Mataram, Jurnalekbis.com – Gelombang demonstrasi yang marak di berbagai daerah Indonesia dalam beberapa pekan terakhir kembali menuai sorotan. Aksi massa yang semula bertujuan menyuarakan aspirasi rakyat justru diwarnai kericuhan, penjarahan, hingga pembakaran fasilitas publik. Di Nusa Tenggara Barat (NTB), gedung DPRD NTB bahkan ikut menjadi sasaran amuk massa.
Fenomena ini dinilai mencerminkan dua sisi wajah demokrasi Indonesia. Di satu sisi, demonstrasi adalah hak rakyat yang dijamin konstitusi. Namun di sisi lain, ketika aksi berubah menjadi tindakan anarki, maka tujuan perjuangan rakyat terancam tercoreng.
Ketua PW KAMMI NTB, Irwan, menegaskan bahwa demokrasi seharusnya menjadi ruang sehat untuk menyampaikan kritik, bukan ajang melampiaskan kemarahan. Menurutnya, tindakan anarkis dalam demonstrasi sama saja melukai cita-cita demokrasi itu sendiri.
“Kami memahami demonstrasi adalah hak rakyat yang dijamin konstitusi. Tetapi ketika aksi berubah menjadi perusakan, maka itu bukan lagi perjuangan, melainkan pengkhianatan terhadap demokrasi. Membakar gedung DPRD, merusak fasilitas umum, sama artinya dengan melukai kita semua,” tegas Irwan, Senin (1/9/2025).
Pandangan senada juga disampaikan Kabid Kebijakan Publik PW KAMMI NTB, Yudistira. Menurutnya, gelombang aksi besar-besaran yang terjadi di berbagai daerah harus dibaca sebagai sinyal kuat adanya keresahan serius di tengah rakyat.

“Aksi di jalanan itu alarm, bukan ancaman. Ia menandakan ada masalah mendasar dalam tata kelola negeri. Pemerintah dan DPR jangan hanya melihat massa sebagai kerumunan yang mengganggu, tetapi sebagai rakyat yang sedang berteriak minta didengar,” jelas Yudistira.
Ia menambahkan, jika alarm keresahan ini terus diabaikan, maka krisis kepercayaan publik terhadap pemerintah dan parlemen akan semakin dalam.

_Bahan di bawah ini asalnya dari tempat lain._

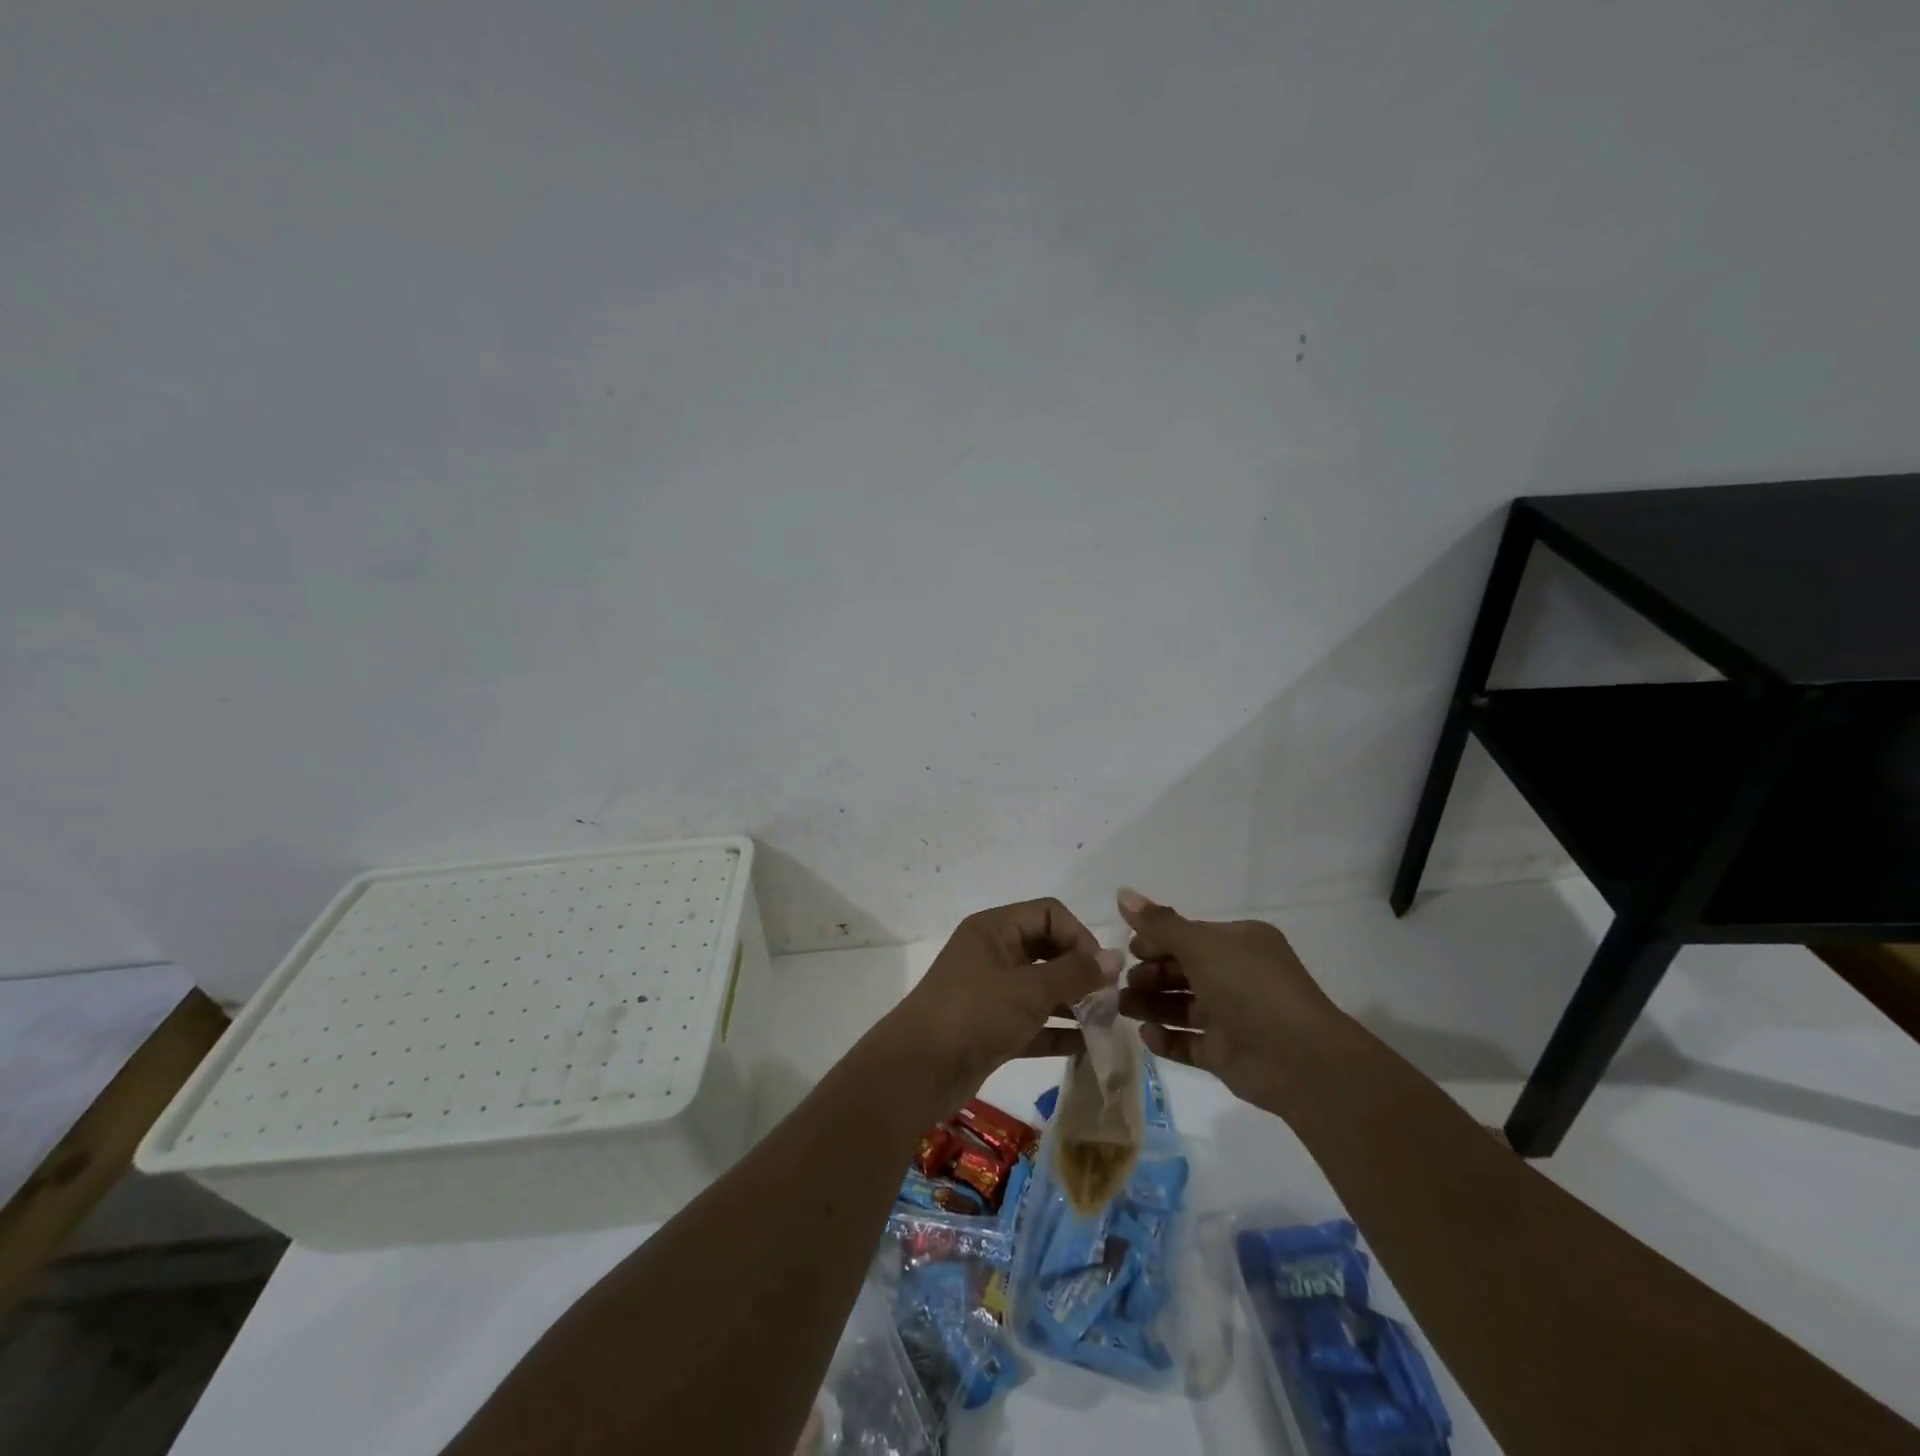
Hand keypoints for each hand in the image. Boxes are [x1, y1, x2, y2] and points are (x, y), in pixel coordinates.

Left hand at [879, 898, 1119, 1112]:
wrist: (918, 1071)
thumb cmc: (975, 1014)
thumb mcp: (1029, 990)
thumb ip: (1075, 973)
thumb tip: (1114, 958)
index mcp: (994, 929)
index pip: (1049, 914)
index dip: (1079, 936)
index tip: (1101, 970)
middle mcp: (992, 953)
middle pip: (1047, 949)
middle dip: (1080, 971)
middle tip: (1109, 1000)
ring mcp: (991, 992)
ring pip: (1041, 988)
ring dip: (1073, 1002)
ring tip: (1106, 1024)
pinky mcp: (991, 1028)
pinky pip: (1032, 1022)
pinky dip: (1056, 1031)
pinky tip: (1088, 1047)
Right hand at [1115, 887, 1344, 1112]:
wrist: (1298, 1059)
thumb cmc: (1249, 987)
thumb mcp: (1201, 945)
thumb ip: (1159, 923)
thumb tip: (1122, 892)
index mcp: (1239, 943)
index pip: (1189, 936)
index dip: (1156, 941)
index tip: (1127, 949)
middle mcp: (1237, 976)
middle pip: (1182, 971)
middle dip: (1149, 975)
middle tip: (1119, 982)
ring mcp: (1232, 1017)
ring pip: (1181, 1007)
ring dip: (1150, 1005)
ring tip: (1120, 1007)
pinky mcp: (1226, 1054)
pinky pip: (1188, 1043)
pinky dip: (1166, 1039)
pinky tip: (1145, 1035)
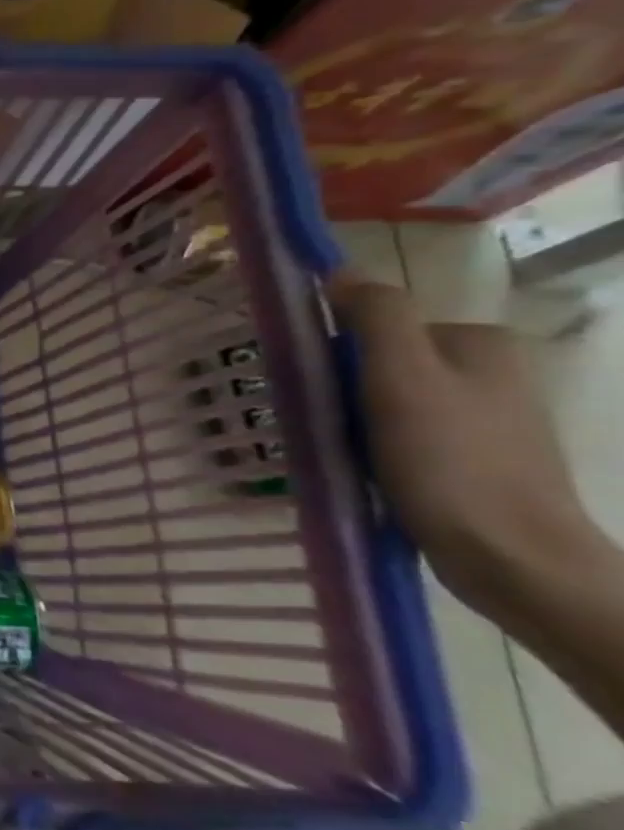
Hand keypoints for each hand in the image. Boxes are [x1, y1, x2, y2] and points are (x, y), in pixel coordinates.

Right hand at [328, 270, 600, 616]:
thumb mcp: (401, 376)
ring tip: (346, 454)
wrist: (509, 557)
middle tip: (330, 427)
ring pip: (391, 402)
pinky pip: (407, 436)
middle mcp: (492, 371)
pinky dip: (378, 449)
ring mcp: (490, 418)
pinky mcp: (480, 459)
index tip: (319, 391)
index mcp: (478, 341)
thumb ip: (376, 315)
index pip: (377, 329)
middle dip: (344, 392)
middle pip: (383, 364)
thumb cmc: (448, 460)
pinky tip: (370, 473)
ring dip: (356, 423)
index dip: (336, 355)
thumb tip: (339, 272)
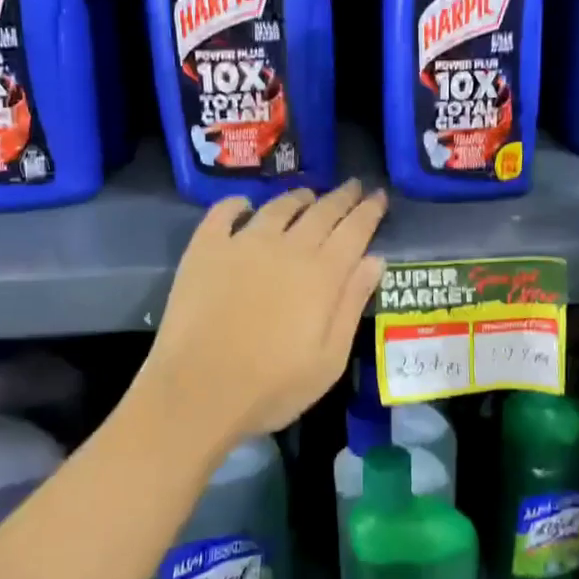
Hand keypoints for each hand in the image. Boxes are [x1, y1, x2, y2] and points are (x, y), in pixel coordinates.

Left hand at [141, 180, 388, 450]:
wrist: (198, 391)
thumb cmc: (272, 387)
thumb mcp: (329, 359)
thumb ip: (352, 304)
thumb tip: (374, 260)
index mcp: (322, 274)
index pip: (354, 230)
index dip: (369, 211)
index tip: (380, 195)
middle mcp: (287, 248)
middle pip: (321, 212)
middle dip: (342, 197)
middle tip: (353, 187)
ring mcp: (243, 243)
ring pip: (278, 207)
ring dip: (298, 198)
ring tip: (308, 196)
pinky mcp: (205, 249)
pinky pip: (223, 212)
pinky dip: (238, 204)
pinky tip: (244, 205)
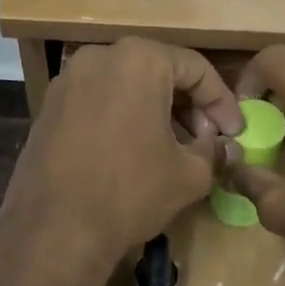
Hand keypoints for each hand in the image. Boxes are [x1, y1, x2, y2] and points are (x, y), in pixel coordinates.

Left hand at [0, 39, 242, 285]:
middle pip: (159, 73)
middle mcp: (99, 56)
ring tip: (174, 150)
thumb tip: (222, 146)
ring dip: (156, 113)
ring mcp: (67, 80)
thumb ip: (213, 150)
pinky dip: (123, 119)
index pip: (197, 69)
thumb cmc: (131, 192)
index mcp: (139, 59)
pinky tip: (135, 154)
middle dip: (189, 107)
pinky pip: (99, 102)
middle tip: (206, 140)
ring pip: (127, 87)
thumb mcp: (190, 174)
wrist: (54, 229)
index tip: (235, 133)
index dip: (223, 103)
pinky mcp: (48, 107)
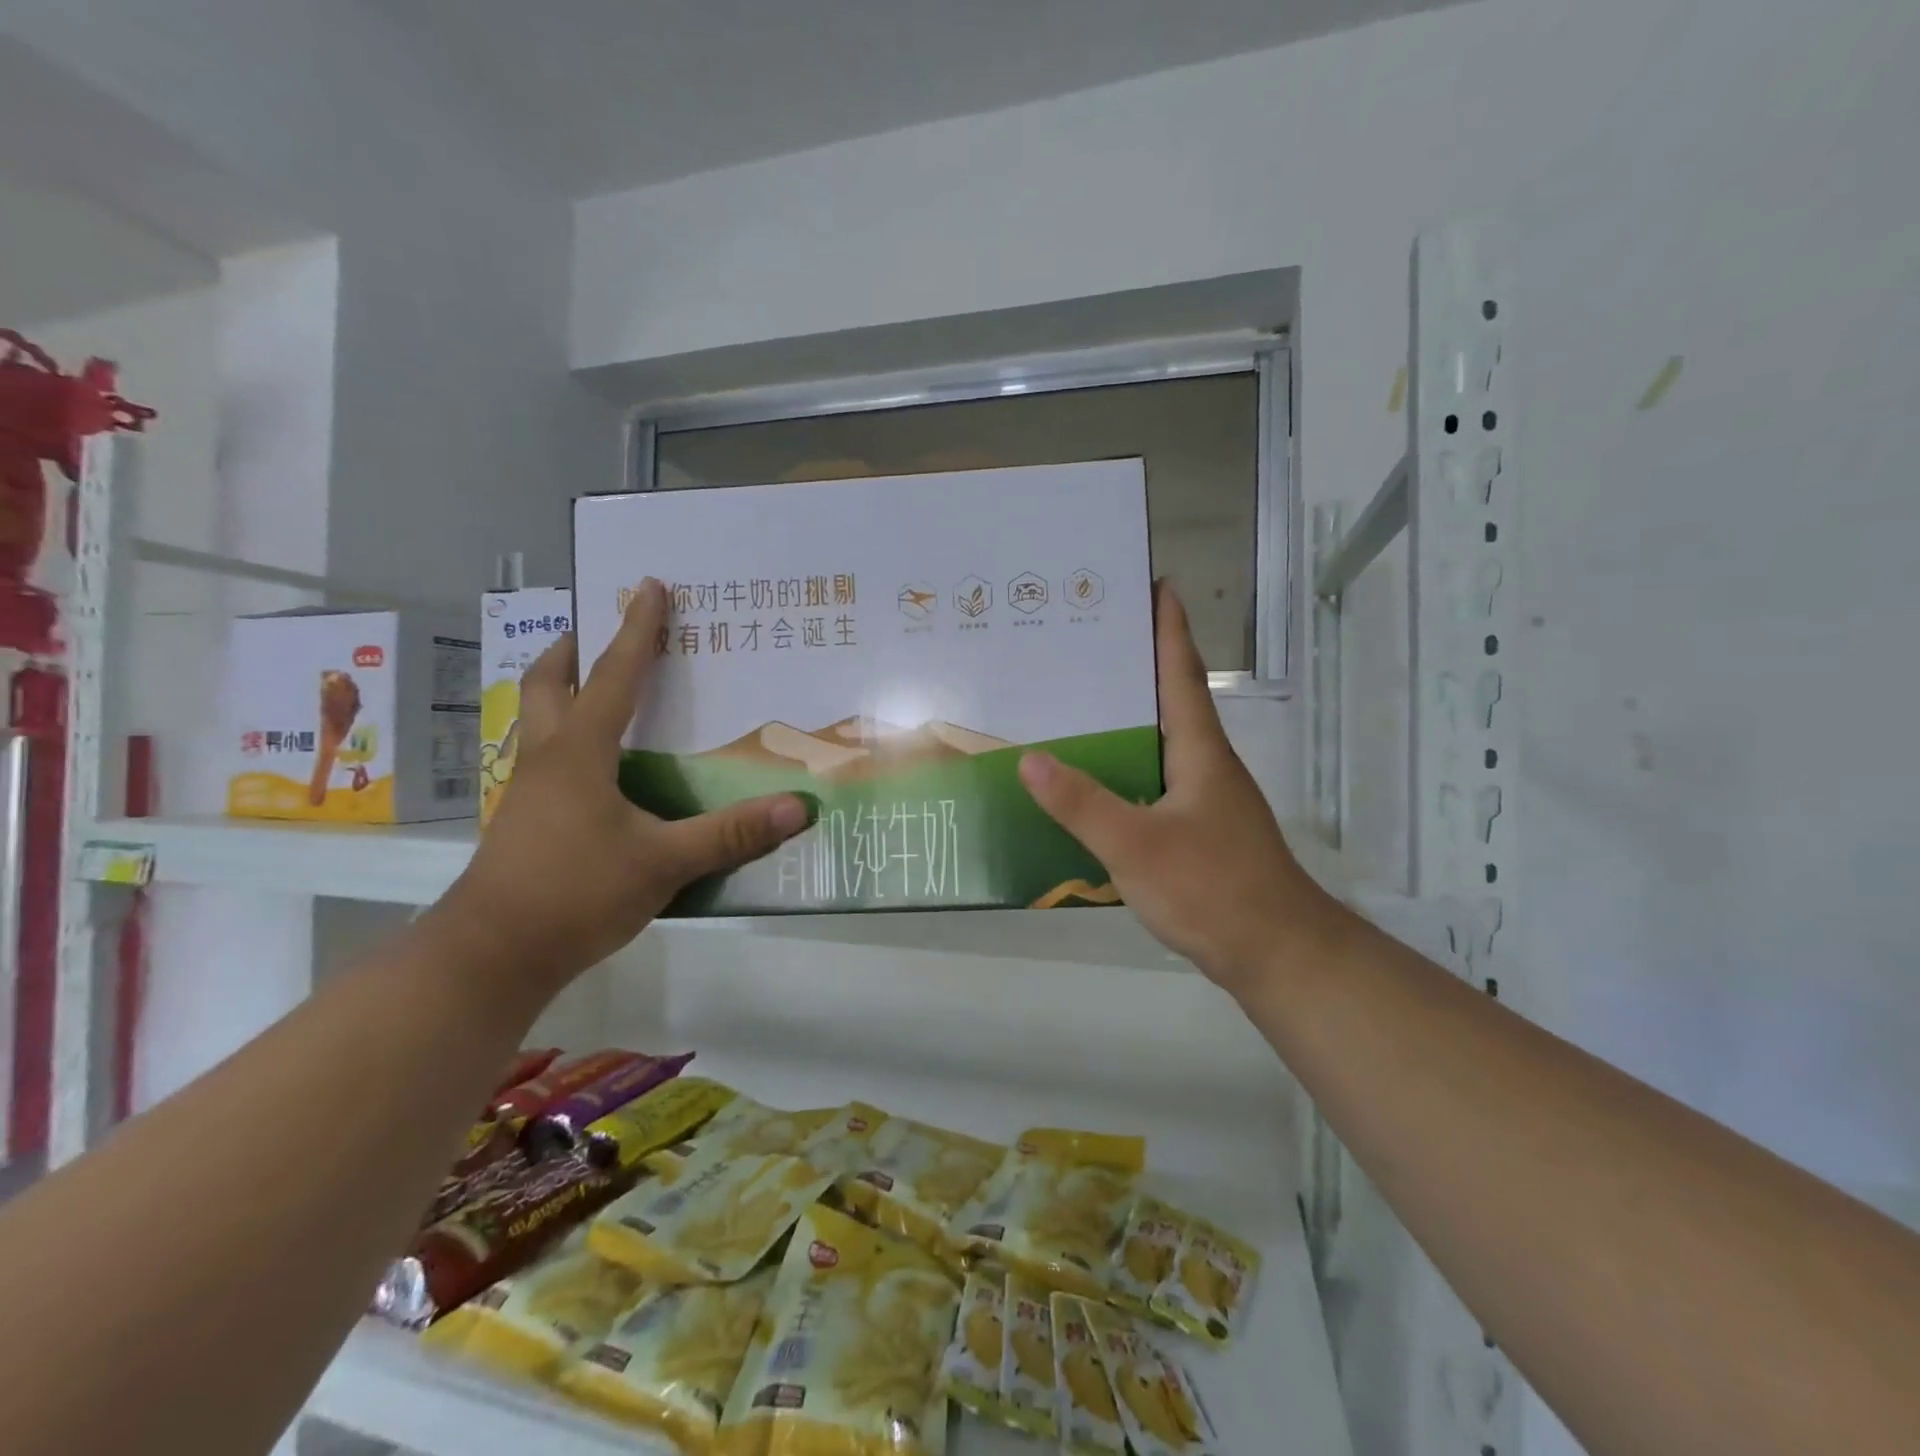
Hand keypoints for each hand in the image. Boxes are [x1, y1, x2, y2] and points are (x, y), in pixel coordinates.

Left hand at [442, 579, 811, 991]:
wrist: (491, 957)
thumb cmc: (574, 894)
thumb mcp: (663, 863)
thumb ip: (731, 834)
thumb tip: (799, 807)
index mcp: (579, 753)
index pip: (615, 676)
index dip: (637, 630)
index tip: (649, 586)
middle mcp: (548, 759)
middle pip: (547, 685)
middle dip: (571, 650)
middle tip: (593, 629)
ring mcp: (529, 792)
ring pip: (538, 721)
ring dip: (562, 691)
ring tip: (596, 688)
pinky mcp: (524, 822)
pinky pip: (546, 759)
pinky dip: (568, 738)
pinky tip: (596, 768)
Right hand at [1017, 582, 1337, 991]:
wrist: (1275, 952)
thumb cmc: (1212, 888)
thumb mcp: (1137, 845)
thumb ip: (1082, 804)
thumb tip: (1030, 759)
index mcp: (1199, 751)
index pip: (1181, 673)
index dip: (1169, 628)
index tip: (1155, 585)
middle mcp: (1205, 765)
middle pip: (1169, 701)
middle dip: (1135, 667)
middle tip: (1086, 644)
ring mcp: (1205, 799)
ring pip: (1160, 744)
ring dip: (1128, 719)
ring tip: (1078, 705)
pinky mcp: (1198, 830)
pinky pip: (1154, 781)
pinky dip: (1125, 767)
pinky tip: (1094, 782)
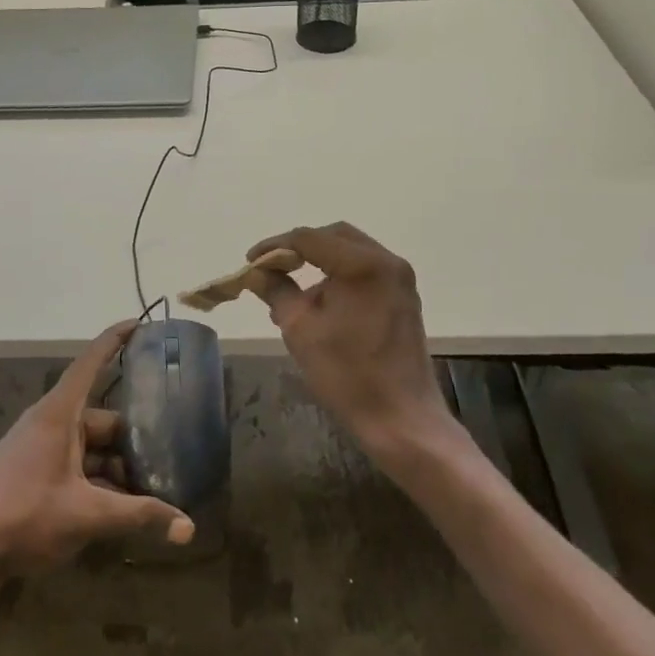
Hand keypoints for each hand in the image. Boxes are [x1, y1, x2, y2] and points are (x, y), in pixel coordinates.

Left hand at [0, 320, 194, 583]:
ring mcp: (38, 446)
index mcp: (59, 414)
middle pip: (100, 419)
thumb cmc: (25, 518)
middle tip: (168, 456)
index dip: (115, 340)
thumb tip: (189, 528)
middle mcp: (49, 422)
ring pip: (89, 446)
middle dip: (132, 440)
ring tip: (149, 490)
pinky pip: (74, 463)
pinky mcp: (31, 470)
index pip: (90, 362)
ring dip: (115, 466)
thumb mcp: (88, 516)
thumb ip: (139, 516)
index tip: (140, 323)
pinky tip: (117, 508)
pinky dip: (96, 479)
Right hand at [245, 222, 452, 461]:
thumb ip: (276, 291)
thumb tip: (257, 273)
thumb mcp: (300, 329)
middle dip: (300, 248)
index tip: (250, 261)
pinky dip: (340, 275)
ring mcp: (400, 279)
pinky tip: (321, 303)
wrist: (402, 419)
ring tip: (293, 290)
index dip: (275, 246)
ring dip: (320, 262)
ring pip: (351, 251)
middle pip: (334, 236)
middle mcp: (386, 262)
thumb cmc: (348, 374)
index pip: (309, 239)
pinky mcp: (404, 297)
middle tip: (272, 268)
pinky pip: (366, 270)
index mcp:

Lebih jauh, Yudistira menekankan bahwa demokrasi tidak akan selamat jika ruang kritik dipersempit. Menurutnya, demokrasi justru hanya akan tumbuh sehat jika aspirasi rakyat dihormati dan pemerintah berani melakukan evaluasi atas kebijakan yang dinilai tidak berpihak.
PW KAMMI NTB menilai penyelamatan demokrasi tidak bisa dibebankan hanya pada pemerintah atau aparat negara. Masyarakat yang turun ke jalan juga punya tanggung jawab moral menjaga nilai keadaban, menolak provokasi, dan menghindari tindakan merusak.
Sementara itu, negara wajib membuka ruang keterbukaan dan melahirkan kebijakan yang berpihak kepada rakyat, bukan semata-mata pada kepentingan elit politik.
Irwan menegaskan, momentum gelombang aksi ini seharusnya menjadi titik balik bagi pemerintah untuk melakukan evaluasi dan muhasabah. Ia mengingatkan bahwa kritik rakyat harus dijawab dengan keterbukaan, bukan dengan pembatasan.
“Kita meminta pemerintah untuk benar-benar serius mendengar masukan dari masyarakat. Hapus kebijakan yang tidak pro terhadap kepentingan rakyat. Ini momentum penting bagi pemerintah untuk berbenah,” tutup Irwan.
PW KAMMI NTB pun mengajak masyarakat untuk kembali ke jalur konstitusional dalam menyampaikan aspirasi, menolak tindakan anarki, serta bersama-sama memperjuangkan wajah demokrasi yang bersih, adil, dan berkeadaban.